Recorded data:
■ ■ ■ ■ ■

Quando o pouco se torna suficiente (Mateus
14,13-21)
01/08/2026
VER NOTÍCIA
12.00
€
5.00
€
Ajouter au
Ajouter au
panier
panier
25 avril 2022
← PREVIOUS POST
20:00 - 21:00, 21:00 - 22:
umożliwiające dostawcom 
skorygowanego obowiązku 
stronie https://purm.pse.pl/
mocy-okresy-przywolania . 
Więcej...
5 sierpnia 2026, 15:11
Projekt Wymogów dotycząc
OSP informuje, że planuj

■ ■ ■ ■ ■

EXERCISE INSTRUCTIONS:
Swap "panier" for "basket" throughout the rows and write all the lines out again with nothing else changed.

TASK OUTPUT:
Quando o pouco se torna suficiente (Mateus
14,13-21)
01/08/2026
VER NOTÍCIA
12.00
€
5.00
€
Ajouter au
Ajouter au
basket
basket
25 avril 2022
← PREVIOUS POST
20:00 - 21:00, 21:00 - 22:
umożliwiające dostawcom 
skorygowanego obowiązku 
stronie https://purm.pse.pl/
mocy-okresy-przywolania . 
Więcej...
5 sierpnia 2026, 15:11
Projekt Wymogów dotycząc
OSP informuje, że planuj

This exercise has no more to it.